MORODER: I think I’m the only guy in Los Angeles in the last 30 years who never took any. I was so afraid of not being in control. I knew a lot of my musicians used to take coke. I never saw them. They would hide it from me, so I wasn’t really aware of it. Creatively, I don’t think it was that great.
MOBY: So how often are you DJ’ing now?
MORODER: Last year I did, I believe, 20 gigs. In about a week I go to Singapore, then I go on tour with Kylie Minogue in Australia, then I go to New Zealand. I have, maybe, 15 gigs in the next few months.
MOBY: Wow. It’s funny, because you’re such an iconic, legendary figure, especially in the world of dance and electronic music. I think when younger generations see you DJ, they’re amazed that you actually exist, that you’re a real human being.
MORODER: [laughs] That’s probably the case. The kids go on the internet and check the songs out. Donna Summer and I had the hits more than 30 years ago. Certainly I look a little different now.
MOBY: That’s funny. I had friends who worked at DFA Records—they were all very young—and they were having a debate because of your name. Two of them thought you had invented the vocoder because your name sounds like a combination of Moog and vocoder.
MORODER: Of course I did not invent that.
MOBY: I think the vocoder was first invented in World War II to try to break spy code.
MORODER: I think it was invented even earlier, in the ’30s. Probably the military used it for different purposes.
MOBY: Now I want someone to make a documentary about the history of the vocoder, because it really is such a remarkable instrument. For years, I felt like the vocoder was the third member of Daft Punk. In the course of your life, have you ever met anyone who you’ve been truly intimidated by? Which is how a lot of people feel when they meet you.

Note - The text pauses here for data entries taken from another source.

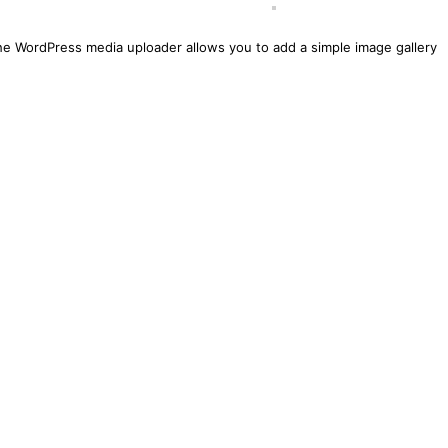
he WordPress media uploader allows you to add a simple image gallery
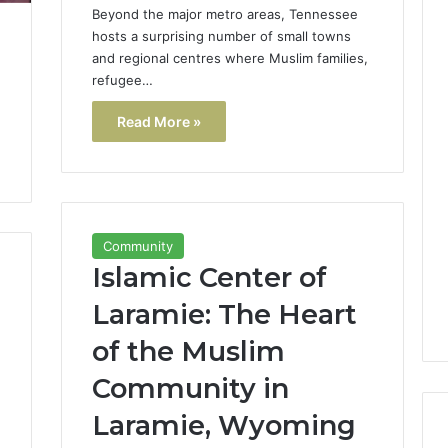
Beyond the major metro areas, Tennessee
hosts a surprising number of small towns
and regional centres where Muslim families,
refugee…
Read More »
Community
Islamic Center of
Laramie: The Heart
of the Muslim
Community in
Laramie, Wyoming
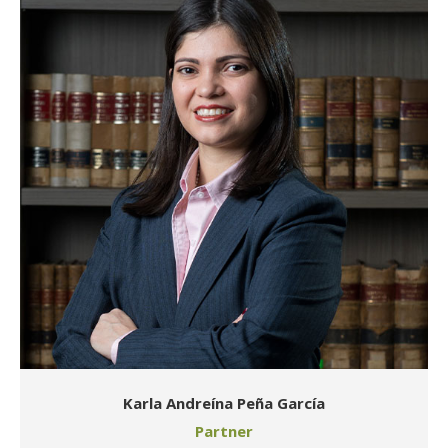
Karla Andreína Peña García
Partner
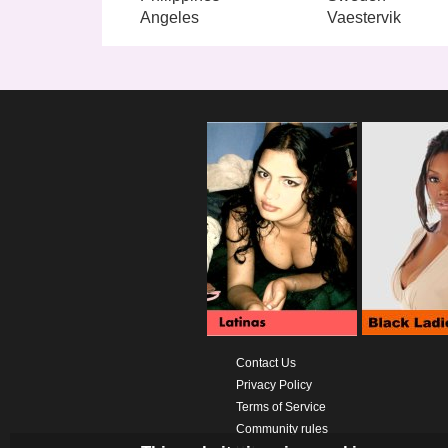
Angeles
Vaestervik
Contact Us
Privacy Policy
Terms of Service
Community rules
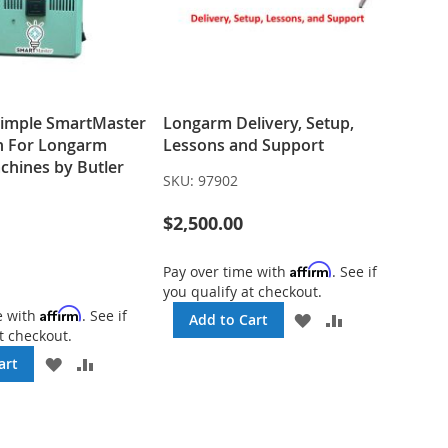
Simple SmartMaster
Longarm Delivery, Setup,
n For Longarm
Lessons and Support
chines by Butler
SKU:
97902
$2,500.00
Affirm
Pay over time with
. See if
you qualify at checkout.
Affirm
e with
. See if
ADD
ADD
Add to Cart
t checkout.
TO
TO
WISH
COMPARE
ADD
ADD
art
LIST
TO
TO
WISH
COMPARE
LIST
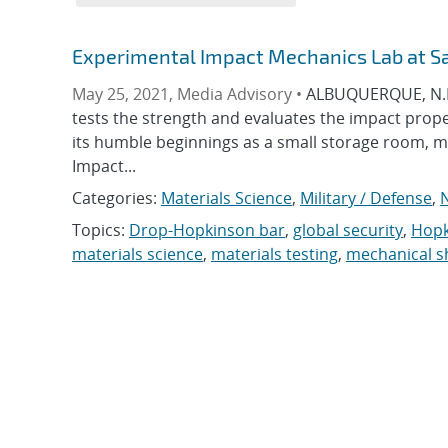
Experimental Impact Mechanics Lab at S
May 25, 2021, Media Advisory •
ALBUQUERQUE, N.M.
tests the strength and evaluates the impact prop
its humble beginnings as a small storage room, m
Impact...
Categories:
Materials Science
,
Military / Defense
,
N
Topics:
Drop-Hopkinson bar
,
global security
,
Hopk
materials science
,
materials testing
,
mechanical s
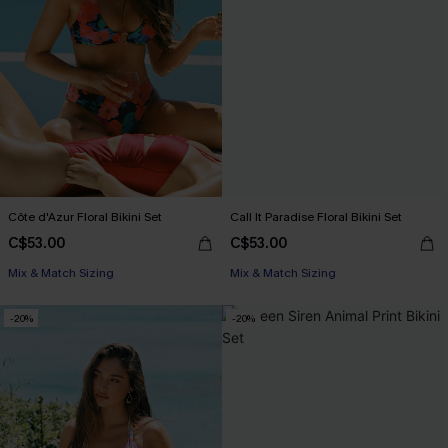
Côte d'Azur Floral Bikini Set
Call It Paradise Floral Bikini Set
C$53.00
C$53.00
Mix & Match Sizing
Mix & Match Sizing
-20%
-20%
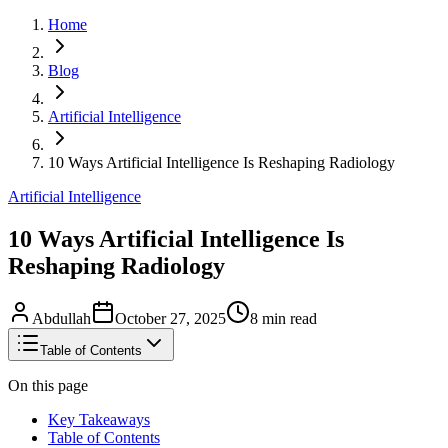
Home
Blog
Artificial Intelligence
10 Ways Artificial Intelligence Is Reshaping Radiology
Artificial Intelligence
10 Ways Artificial Intelligence Is
Reshaping Radiology
Abdullah
October 27, 2025
8
min read
Table of Contents
On this page
Key Takeaways
Table of Contents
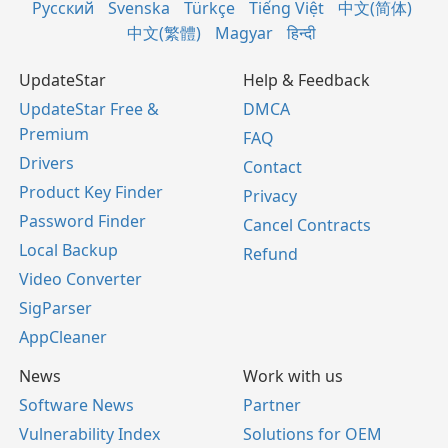
Русский
Svenska
Türkçe
Tiếng Việt
中文(简体)
中文(繁體)
Magyar
हिन्दी
UpdateStar
Help & Feedback
UpdateStar Free &
DMCA
Premium
FAQ
Drivers
Contact
Product Key Finder
Privacy
Password Finder
Cancel Contracts
Local Backup
Refund
Video Converter
SigParser
AppCleaner
News
Work with us
Software News
Partner
Vulnerability Index
Solutions for OEM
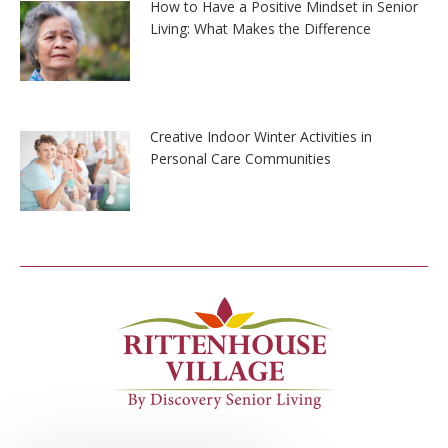
How to Have a Positive Mindset in Senior
Living: What Makes the Difference
Creative Indoor Winter Activities in
Personal Care Communities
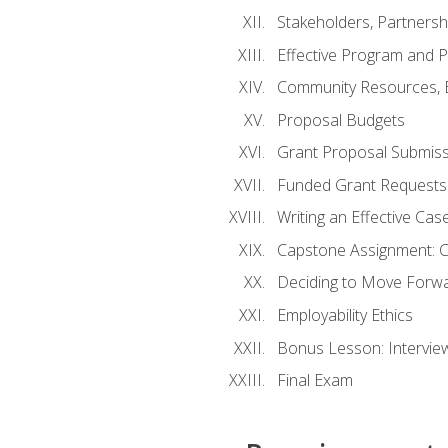
Stakeholders, Partners
Effective Program and 
Community Resources, E
Proposal Budgets
Grant Proposal Submiss
Funded Grant Requests
Writing an Effective Ca
Capstone Assignment: 
Deciding to Move Forwar
Employability Ethics
Bonus Lesson: Intervi
Final Exam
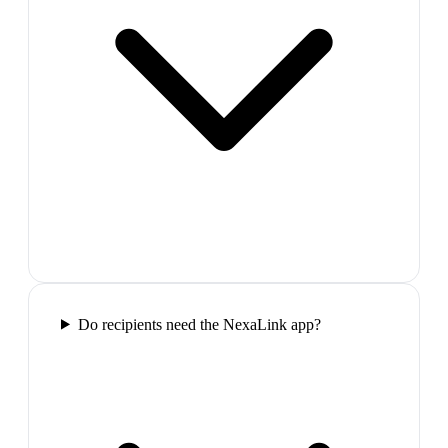
Do recipients need the NexaLink app?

MORODER: One time I met the future pope [John XXIII]. That was impressive. I was in boarding school, and we went on a trip to Venice. He was the cardinal of Venice, and they introduced me to him. Although nobody knew that he would become the pope.
MOBY: I’m sure that a lot of people, when they meet you, feel like they’re meeting the pope of electronic music.
MORODER: [laughs] “The pope” is good. “The grandfather” is less good. “The father,” yes.
MOBY: Maybe that should be on your business card. It should say, “Giorgio Moroder, the Pope of Electronic Music.” La papa.
MORODER: You can say, “I just interviewed the pope!”
MOBY IS A LOS ANGELES-BASED MUSICIAN, DJ, AND SINGER-SONGWRITER.